In fact, it was just that moment when day slid into evening. The sun setting behind the mountains in the west lit up the east side of the street but cast the west side, where Alpha House stood, into shadow. It looked as if the street were divided down the middle. Where the two sides met, the air shimmered and crackled with energy. I could feel it from my toes to my fingertips—the turning . This was the moment when the year turned from light toward dark, the hinge of the year, as Moondance had called it, a liminal time when boundaries—between light and dark, seen and unseen, death and life—could be crossed. I felt the weight of a world teetering on the edge.
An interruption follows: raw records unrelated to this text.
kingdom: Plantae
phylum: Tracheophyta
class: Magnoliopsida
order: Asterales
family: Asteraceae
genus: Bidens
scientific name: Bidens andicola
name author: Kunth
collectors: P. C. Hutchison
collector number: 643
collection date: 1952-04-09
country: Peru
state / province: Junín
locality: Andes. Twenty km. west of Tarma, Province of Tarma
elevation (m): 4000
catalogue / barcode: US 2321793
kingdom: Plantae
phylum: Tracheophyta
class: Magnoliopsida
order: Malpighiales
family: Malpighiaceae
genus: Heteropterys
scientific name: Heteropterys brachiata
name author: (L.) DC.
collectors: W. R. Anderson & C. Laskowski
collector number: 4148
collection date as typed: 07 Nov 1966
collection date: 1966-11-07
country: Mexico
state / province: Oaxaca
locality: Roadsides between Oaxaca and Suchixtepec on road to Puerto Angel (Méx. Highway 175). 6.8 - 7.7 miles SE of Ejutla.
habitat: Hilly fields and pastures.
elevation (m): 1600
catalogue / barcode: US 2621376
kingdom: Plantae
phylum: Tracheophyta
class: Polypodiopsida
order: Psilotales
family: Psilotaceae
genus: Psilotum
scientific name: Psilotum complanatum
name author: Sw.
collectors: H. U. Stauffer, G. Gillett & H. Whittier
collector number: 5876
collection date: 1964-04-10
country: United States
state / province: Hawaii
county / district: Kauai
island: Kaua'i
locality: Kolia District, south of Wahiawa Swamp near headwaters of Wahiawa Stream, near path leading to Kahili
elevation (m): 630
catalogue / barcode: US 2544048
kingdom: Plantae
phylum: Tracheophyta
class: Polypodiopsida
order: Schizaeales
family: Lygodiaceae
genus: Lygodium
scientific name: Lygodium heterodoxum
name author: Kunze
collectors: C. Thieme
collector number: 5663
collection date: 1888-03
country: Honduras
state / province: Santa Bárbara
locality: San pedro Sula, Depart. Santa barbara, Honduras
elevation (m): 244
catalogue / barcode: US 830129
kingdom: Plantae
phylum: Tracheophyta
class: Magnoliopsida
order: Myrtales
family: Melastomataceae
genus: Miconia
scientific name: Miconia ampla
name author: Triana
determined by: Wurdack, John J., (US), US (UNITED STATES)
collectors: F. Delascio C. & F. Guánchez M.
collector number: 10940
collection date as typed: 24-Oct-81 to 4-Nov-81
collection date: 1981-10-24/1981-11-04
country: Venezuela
Would I be able to become the hallow door and cross over to Faerie and into seventeenth-century Ballydoon?
My mind, like the planet, seemed to be turning toward the dark, but then I noticed an odd assortment of trick-or-treaters heading my way. Three women dressed in long black robes, the middle one carrying a lantern, were walking down the middle of the street, along the dividing line. The lantern carried by the middle figure swayed back and forth, casting an orange glow that pushed away the edges of the dark just a little and lit up their faces. I recognized Adelaide, Phoenix, and Jen.
They stopped opposite the Lindisfarnes’ house. Jen took a long taper from beneath her robe and lit it from the lantern. She walked slowly, cupping the flame with her hand, into the Lindisfarnes’ yard and spoke to Cheryl, who was dressed as Lily Munster. Cheryl nodded yes to whatever she had been asked. Jen walked up to the front-porch steps, knelt beside the jack-o’-lanterns, and lit each of them with the taper. As each flame was kindled, a warm glow spread outward from the pumpkin. It lit up the faces of my ordinary, down-to-earth neighbors with something decidedly extra ordinary. I felt the warmth of that glow two doors down.
Jen rose to her feet, rejoining Phoenix and Adelaide, and they proceeded to Evangeline Sprague’s house, repeating the same ritual. I saw Evangeline’s old face suffused with that otherworldly glow.
As the three women approached my house, I noticed that the brothers of Alpha Delta Chi had come out to their porch to watch the procession. They stood with arms crossed over their broad chests, expressions inscrutable in the shadows. For the first time, I thought about who these boys really were . Their fathers were nephilim, but presumably they had human mothers. Were they all completely unreachable?